A sleep disorder is a condition that affects a person’s ability to function normally due to sleep quality, timing, or duration. Individuals with these disorders have difficulty falling or staying asleep, struggle to stay awake during the day, sleep at unusual times of the day, execute strange behaviors that disrupt their sleep, or some combination of the above.
If these problems are pronounced enough to interfere with your ability to get through the day, you're diagnosed with a disorder
Sleep disorders are among the most common, underrecognized, and misdiagnosed illnesses in medicine. It can be difficult to diagnose the right sleep disorder. Sometimes patients have multiple disorders and need to be treated for each of them individually. Sometimes there are co-morbidities that mask sleep symptoms, or practical barriers to care making the correct treatment options difficult to get.
Types of Sleep Disorders
Insomnia in its various forms is perhaps the most common and recognized sleep disorder. If you’re like 1/3rd of the rest of humanity, you may have experienced the frustration of insomnia: not being able to fall asleep, trouble staying asleep, waking up too early, or other manifestations of not being able to sleep enough.
But not all sleep problems involve the inability to sleep.
Whenever a patient presents with excessive daytime sleepiness, and insomnia isn’t the obvious culprit, one of the first things investigated is sleep apnea.
Sleep apnea is a sleep-related breathing disorder in which patients have frequent reductions or pauses in their breathing patterns while they are sleeping.

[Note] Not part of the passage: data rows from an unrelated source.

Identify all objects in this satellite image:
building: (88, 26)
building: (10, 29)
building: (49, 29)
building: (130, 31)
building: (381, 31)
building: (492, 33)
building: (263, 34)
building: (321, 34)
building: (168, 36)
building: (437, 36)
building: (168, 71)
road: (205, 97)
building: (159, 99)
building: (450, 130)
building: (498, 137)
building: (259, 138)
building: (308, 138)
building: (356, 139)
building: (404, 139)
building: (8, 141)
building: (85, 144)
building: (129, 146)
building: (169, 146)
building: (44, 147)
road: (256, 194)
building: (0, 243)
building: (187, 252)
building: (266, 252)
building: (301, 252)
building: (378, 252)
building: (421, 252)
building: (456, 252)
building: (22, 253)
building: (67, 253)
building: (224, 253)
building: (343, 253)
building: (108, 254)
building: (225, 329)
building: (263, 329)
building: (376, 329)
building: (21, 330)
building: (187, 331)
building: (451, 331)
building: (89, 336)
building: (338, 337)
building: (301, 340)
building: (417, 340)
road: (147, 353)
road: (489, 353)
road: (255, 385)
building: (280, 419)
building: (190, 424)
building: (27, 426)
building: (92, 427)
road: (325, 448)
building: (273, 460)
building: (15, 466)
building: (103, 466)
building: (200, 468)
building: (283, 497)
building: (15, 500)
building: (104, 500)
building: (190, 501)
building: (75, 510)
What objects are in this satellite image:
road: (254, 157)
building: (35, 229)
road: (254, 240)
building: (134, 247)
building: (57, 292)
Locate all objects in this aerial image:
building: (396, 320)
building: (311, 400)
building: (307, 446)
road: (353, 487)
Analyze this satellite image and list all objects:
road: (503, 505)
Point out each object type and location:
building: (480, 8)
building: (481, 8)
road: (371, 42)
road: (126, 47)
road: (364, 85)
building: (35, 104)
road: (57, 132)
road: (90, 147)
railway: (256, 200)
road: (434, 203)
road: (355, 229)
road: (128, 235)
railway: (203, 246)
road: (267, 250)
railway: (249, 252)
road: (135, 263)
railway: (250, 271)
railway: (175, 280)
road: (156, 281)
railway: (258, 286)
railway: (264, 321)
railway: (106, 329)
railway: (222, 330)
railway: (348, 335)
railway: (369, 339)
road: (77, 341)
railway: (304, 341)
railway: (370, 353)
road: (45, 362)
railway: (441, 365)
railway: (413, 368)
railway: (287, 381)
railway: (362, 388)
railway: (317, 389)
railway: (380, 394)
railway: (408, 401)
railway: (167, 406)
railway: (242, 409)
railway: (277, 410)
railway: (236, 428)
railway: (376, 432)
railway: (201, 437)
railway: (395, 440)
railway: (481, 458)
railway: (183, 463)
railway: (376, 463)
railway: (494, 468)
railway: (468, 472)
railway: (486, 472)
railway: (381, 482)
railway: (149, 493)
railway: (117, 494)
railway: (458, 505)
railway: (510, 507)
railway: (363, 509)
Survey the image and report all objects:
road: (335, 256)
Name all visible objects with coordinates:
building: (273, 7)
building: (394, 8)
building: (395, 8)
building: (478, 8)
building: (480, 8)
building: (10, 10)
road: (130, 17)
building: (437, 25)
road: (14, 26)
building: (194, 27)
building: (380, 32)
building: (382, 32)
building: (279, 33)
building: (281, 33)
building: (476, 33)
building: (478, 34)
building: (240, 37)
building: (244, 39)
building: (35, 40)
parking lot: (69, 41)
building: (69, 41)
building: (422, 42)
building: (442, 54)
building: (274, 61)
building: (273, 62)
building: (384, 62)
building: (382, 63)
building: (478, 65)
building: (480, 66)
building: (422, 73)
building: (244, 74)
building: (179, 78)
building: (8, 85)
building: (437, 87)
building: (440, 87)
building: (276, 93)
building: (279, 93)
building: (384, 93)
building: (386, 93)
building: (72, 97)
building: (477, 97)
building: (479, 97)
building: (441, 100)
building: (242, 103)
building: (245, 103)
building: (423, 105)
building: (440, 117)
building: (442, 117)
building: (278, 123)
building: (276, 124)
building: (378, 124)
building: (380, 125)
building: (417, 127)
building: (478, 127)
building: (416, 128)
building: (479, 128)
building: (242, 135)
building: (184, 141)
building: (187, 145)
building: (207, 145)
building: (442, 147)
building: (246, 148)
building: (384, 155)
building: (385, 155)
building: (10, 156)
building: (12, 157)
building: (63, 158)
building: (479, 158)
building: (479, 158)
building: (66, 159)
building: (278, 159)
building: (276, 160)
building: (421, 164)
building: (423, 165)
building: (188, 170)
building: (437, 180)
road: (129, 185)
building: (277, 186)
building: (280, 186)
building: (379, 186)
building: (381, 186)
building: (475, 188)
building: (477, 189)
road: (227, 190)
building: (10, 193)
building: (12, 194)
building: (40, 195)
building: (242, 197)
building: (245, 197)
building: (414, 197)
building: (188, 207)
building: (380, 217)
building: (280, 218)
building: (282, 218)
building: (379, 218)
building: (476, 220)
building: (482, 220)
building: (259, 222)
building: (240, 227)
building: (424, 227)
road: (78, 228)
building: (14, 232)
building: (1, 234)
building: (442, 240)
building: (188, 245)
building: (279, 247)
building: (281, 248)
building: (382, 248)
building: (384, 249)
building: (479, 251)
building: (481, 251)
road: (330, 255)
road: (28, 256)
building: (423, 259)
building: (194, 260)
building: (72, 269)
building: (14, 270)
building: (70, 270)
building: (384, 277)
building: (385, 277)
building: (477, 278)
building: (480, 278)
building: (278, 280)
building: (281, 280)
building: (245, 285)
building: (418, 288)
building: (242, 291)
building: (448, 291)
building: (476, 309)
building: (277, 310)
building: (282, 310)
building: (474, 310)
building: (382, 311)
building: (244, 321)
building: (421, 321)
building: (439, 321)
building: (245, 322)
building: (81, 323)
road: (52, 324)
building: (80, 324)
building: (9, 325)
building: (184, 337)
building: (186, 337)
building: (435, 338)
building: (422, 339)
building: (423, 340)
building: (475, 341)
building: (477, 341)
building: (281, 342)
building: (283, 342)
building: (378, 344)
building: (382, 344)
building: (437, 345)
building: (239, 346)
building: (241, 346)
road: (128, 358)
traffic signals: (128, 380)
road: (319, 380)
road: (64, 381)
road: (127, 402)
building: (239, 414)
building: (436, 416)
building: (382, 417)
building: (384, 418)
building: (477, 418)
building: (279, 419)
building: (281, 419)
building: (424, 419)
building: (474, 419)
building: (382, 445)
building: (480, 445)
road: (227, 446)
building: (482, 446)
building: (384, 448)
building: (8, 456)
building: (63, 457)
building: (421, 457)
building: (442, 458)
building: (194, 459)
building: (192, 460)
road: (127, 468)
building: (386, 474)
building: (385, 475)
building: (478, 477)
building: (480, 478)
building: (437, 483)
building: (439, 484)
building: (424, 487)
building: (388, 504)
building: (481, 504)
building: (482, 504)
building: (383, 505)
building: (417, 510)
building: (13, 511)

The types of sleep apnea are categorized by the cause of the breathing pauses. Up to one-third of adults in the US may have some kind of sleep-disordered breathing, but it often goes undiagnosed because the nighttime symptoms aren’t always recognized unless the patient has a bed partner.
Obstructive sleep apnea (OSA) is the most common type of sleep apnea. Obstructive sleep apnea is caused by airway obstruction at the back of the throat when the soft palate relaxes. This can cause loud snoring and sounds of choking, as well as frequent nighttime wakings that can leave the individual exhausted the next day.
Central sleep apnea is much less common. It is caused by a miscommunication between the brain and respiratory muscles and usually occurs because of genetics or environments with low oxygen.